According to some of our commercial apple growers we are going to have a bumper crop of apples this year. A mild spring and warm summer, accompanied by the perfect amount of rainfall, has resulted in a vintage year for our English apples.
Sadly, in my part of Wiltshire that’s not true. We have three apple trees and almost no apples – everyone we know in our valley is in the same boat; it’s so bad that our annual Cider Making Day has had to be cancelled. As you can imagine we’re a little bit upset about that. But, to make up for our loss, I’ve made an exciting discovery – the red fleshed apple. Yes, that’s what I said, red – an apple with a shocking pink/red flesh.
The father of a good friend of mine was a passionate apple man and spent much of his forty years of retirement breeding and developing by grafts and cross-breeding a red-fleshed apple. As a World War II POW, he also spent time looking for ways of controlling the fairly serious side effects from his interment. The result of both of these endeavours was the small Trinity apple; red skinned and red fleshed, high in anti-oxidents and Vitamin C.

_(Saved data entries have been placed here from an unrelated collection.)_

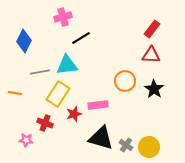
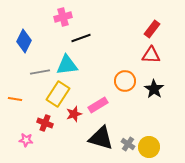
black line: rotated 12 degrees clockwise
orange line: moved 6 px down
pink rectangle: rotated 24 degrees counterclockwise
gray cross: moved 2 px right, 1 px up
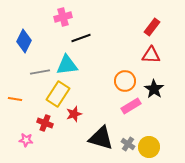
red rectangle: moved 2 px up
pink rectangle: moved 33 px right, 1 px down
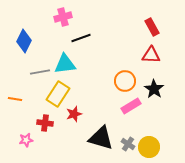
red rectangle: rotated 66 degrees counterclockwise
cyan triangle: moved 2 px left, 1 px up
red cross: rotated 14 degrees counterclockwise
pink star: rotated 16 degrees counterclockwise
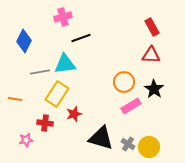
orange circle: moved 1 px left, 1 px down
yellow rectangle: moved 1 px left
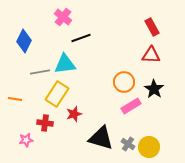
pink cross: rotated 36 degrees counterclockwise
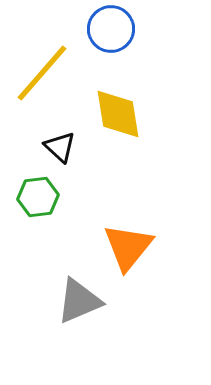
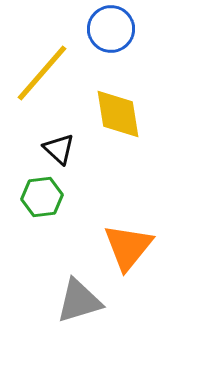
black triangle: moved 1 px left, 2 px down
green hexagon: moved 4 px right
gray triangle: rotated 6 degrees clockwise
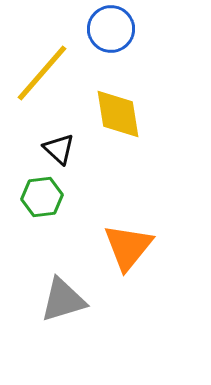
gray triangle: moved 16 px left, 1 px up
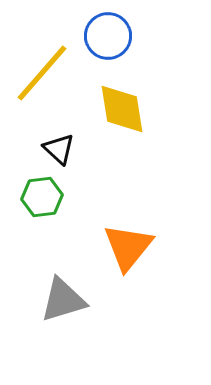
blue circle: moved 3 px left, 7 px down
yellow diamond: moved 4 px right, 5 px up
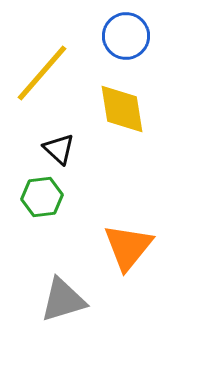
blue circle: moved 18 px right
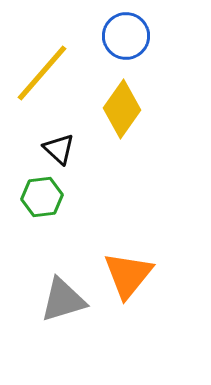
yellow diamond: rotated 44 degrees clockwise
orange triangle: moved 28 px down
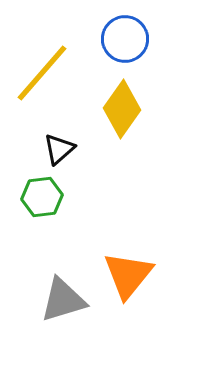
blue circle: moved 1 px left, 3 px down
black triangle: rotated 36 degrees clockwise
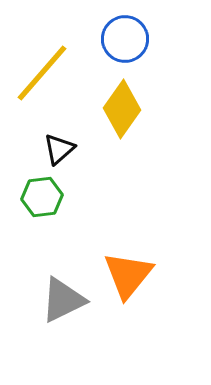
gray triangle: rotated 9 degrees counterclockwise
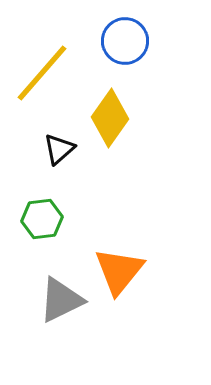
blue circle: moved 2 px down
yellow diamond: moved 12 px left, 9 px down
green hexagon: moved 22 px down
orange triangle: moved 9 px left, 4 px up
gray triangle: moved 2 px left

I’ve been hearing about these apples for years, but just a few weeks ago some arrived in the post. Could I make some jam? We’d just like to see how it turns out.
Well – who’d pass up that opportunity?
Now, making apple jam/conserve/butter/jelly can be a bit tricky. Apples have a very delicate flavour and too much sugar or being too liberal with the spice can turn it into a tasteless or over-spiced sugary mess. On the other hand, not enough sugar and you’ve just got an apple sauce that won’t keep for long. These particular apples are great cookers, they cook down to a silky pulp and the pretty red colour enriches on cooking.
I decided to make what would strictly be called an Apple Cheese – it’s called a cheese because it’s pushed through a sieve. But I haven’t let it thicken enough to be classed as a cheese. I’ll call it a jam because of its jammy consistency, but its relatively low sugar content would have our EU food police heading for the rulebook. But, to hell with the EU, this is homemade, just for my pantry and my friends and family.
Of course, I’m not expecting you to be able to get hold of these red fleshed apples yet… but I hear it won’t be long until you’ll start finding them in the shops. Meanwhile, the recipe below will do for any cooking apples, especially Bramleys.
Holy Trinity Jam
900g (2lb) Red fleshed apples
½ tsp Ground Cinnamon
200ml (7fl oz) Water
Approx 400g (14oz) Sugar – ordinary granulated will do
Small knob of butter
Put a small, clean plate into the freezer before you start.
Roughly chop the apples – pips, skin and all, and put in a large pan along with the chopped up lemon, ground cinnamon and water. Bring to the boil and simmer until the apples have turned to mush, approx 20-30 mins.
Push the apple pulp through a plastic sieve. Weigh the pulp and return to your clean pan. Add half the weight of sugar to the weight of the pulp. Slowly bring to the boil and let the mixture bubble for approx. 10 minutes. Test whether you have reached setting point by dropping a teaspoon of jam onto the frozen plate. If, after a few seconds, the jam wrinkles when you push it with your finger then it is ready to jar up. If not, simmer for another couple of minutes and test again. When the jam is ready stir in the small knob of butter to get rid of any unsightly scum that might be on the top.
Pour jam into clean and sterilised jars and seal. Because of the low sugar content of this jam it won’t keep for very long, so make small batches and keep in the fridge for no longer than three months.
The Trinity apple is an early ripening, small red fleshed apple. Harvest usually takes place in mid August. The apple has a limited shelf life, probably due to its high juice content, but is a good cooker and perfect for making puree. Next year there will be a limited harvest in Twickenham, England, which could be available for ‘Pick Your Own’ for any interested parties.